After more than a decade of normalcy, and many appetizers later, came the first COVID Christmas. The bird lights went up as usual after Thanksgiving; you boxed up appetizers and cupcakes that you and your son spent weeks making and sent them to the regular Christmas guests. You ate and drank “together” on Zoom and mimed festivity into the camera. You think that you did not lay a Christmas table, but your memory is shaky on this point. There was much that was normal, and some that was not. Traditions held, were adapted, or abandoned. No one was sick. No lights burned out.

 

It is now 2021. You think, as the guests leave and you begin to wash the platters before heading to bed, that you have somehow achieved a normal Christmas, if normal means not so much unremarkable as something like “traditional.” The crab cakes are a tradition, and the miniature tamales, and the bowls of ornaments. They were not, of course, always a part of your Christmas; you and your family and guests constantly invent not-quite-oxymoronic “new traditions” each year. Your friend Kate proposed a Secret Santa game rather than a free-for-all gift exchange. All guests and family members took COVID tests just before the party. Ross made entremets frosted to represent our three doodles. You added cacio e pepe cheese puffs (and their gluten-free equivalents) to the appetizer buffet.
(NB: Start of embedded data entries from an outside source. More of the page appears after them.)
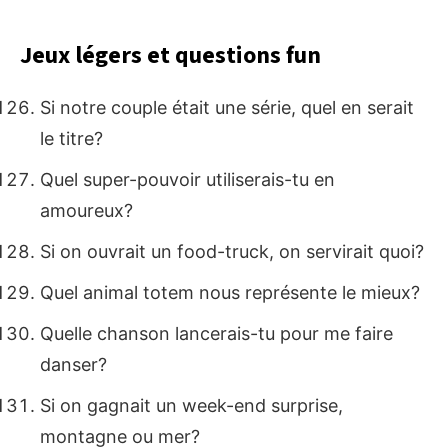
Jeux légers et questions fun
Si notre couple était une série, quel en serait
le titre?
Quel super-pouvoir utiliserais-tu en
amoureux?
Si on ouvrait un food-truck, on servirait quoi?
Quel animal totem nous représente le mieux?
Quelle chanson lancerais-tu pour me faire
danser?
Si on gagnait un week-end surprise,
montagne ou mer?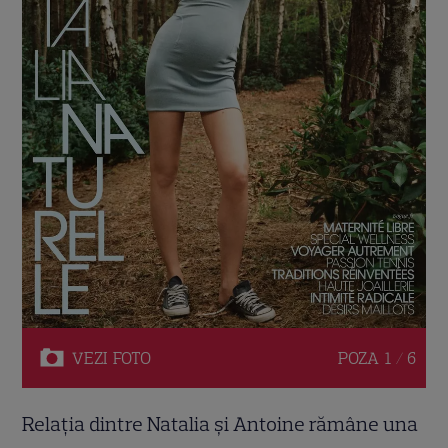
VEZI
FOTO
POZA
1 / 6
Relația dintre Natalia și Antoine rămâne una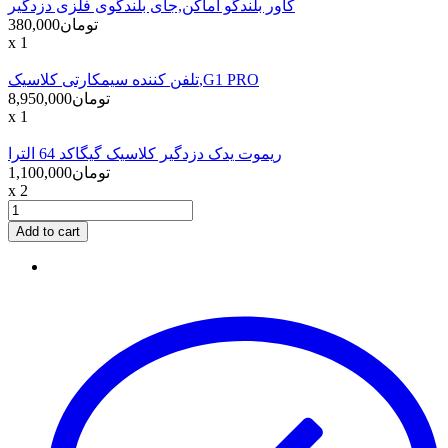
کاور بلندگو اماکن,جای بلندگوی فلزی دزدگیر
تومان380,000
x 1
تلفن کننده سیمکارتی کلاسیک,G1 PRO
تومان8,950,000
x 1
ریموت یدک دزدگیر کلاسیک گیگاکد 64 الترا
تومان1,100,000
x 2
Add to cart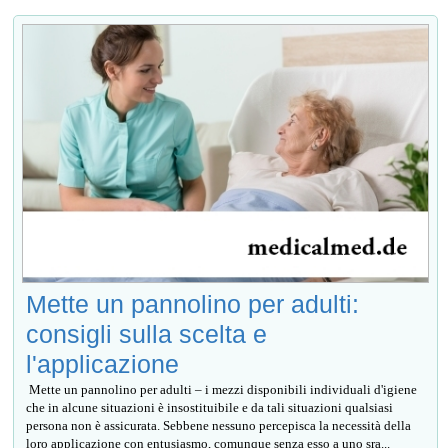
Mette un pannolino per adulti:
consigli sulla scelta e
l'applicazione
Mette un pannolino per adulti – i mezzi disponibili individuali d'igiene
che in alcune situazioni è insostituibile e da tali situazioni qualsiasi
persona non è assicurata. Sebbene nessuno percepisca la necessità della
loro applicazione con entusiasmo, comunque senza esso a uno sra...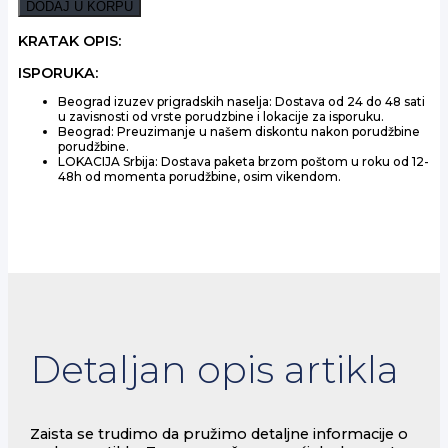
DANIEL'S
DODAJ U KORPU
1L
količina
KRATAK OPIS:
ISPORUKA:
Beograd izuzev prigradskih naselja: Dostava od 24 do 48 sati
u zavisnosti od vrste porudzbine i lokacije za isporuku.
Beograd: Preuzimanje u našem diskontu nakon porudžbine
porudžbine.
LOKACIJA Srbija: Dostava paketa brzom poštom u roku od 12-
48h od momenta porudžbine, osim vikendom.
Detaljan opis artikla
Zaista se trudimo da pružimo detaljne informacije o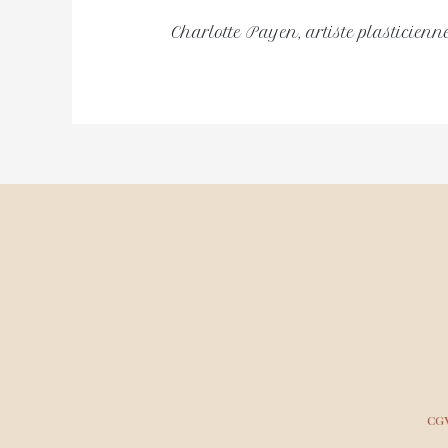
Charlotte Payen, artiste plasticienne,
CG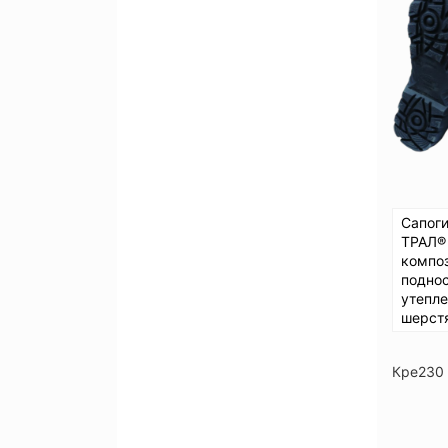
Сапог
ТРАЛ®
компо
подно
утепл
шерст
Кре230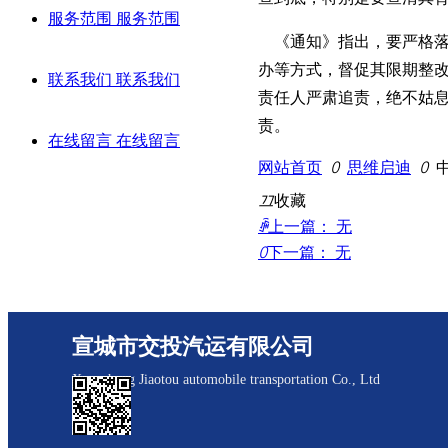
服务范围
服务范围
《通知》指出，要严格落
办等方式，督促其限期整
联系我们
联系我们
责任人严肃追责，绝不姑
责。
在线留言
在线留言
网站首页
ꄲ
思维启迪
ꄲ
끄
收藏
ꄴ
上一篇：
无
ꄲ
下一篇：
无
宣城市交投汽运有限公司
Xuancheng Jiaotou automobile transportation Co., Ltd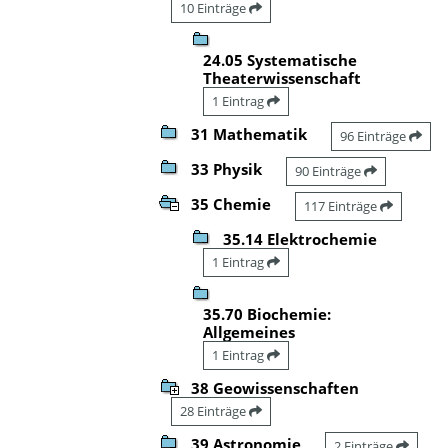
10 Einträge
24.05 Systematische
Theaterwissenschaft
1 Eintrag
31 Mathematik
96 Einträge
33 Physik
90 Einträge
35 Chemie
117 Einträge
35.14 Elektrochemie
1 Eintrag
35.70 Biochemie:
Allgemeines
1 Eintrag
38 Geowissenschaften
28 Einträge
39 Astronomie
2 Einträge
You know in your bones that Christmas, like its pagan precursors, like solstice celebrations in so many cultures, is fundamentally an act of denial: of asserting light (and lights) in a time of darkness. Part of that denial is the assertion of continuity in the face of change. Every item on the menu, from your mother’s mashed potato pie to the porcini crusted beef roast, every bird ornament or Christmas cracker filled with bad jokes, insists that everything is normal, that the show must go on, that the lights will light when you switch them on or plug them in.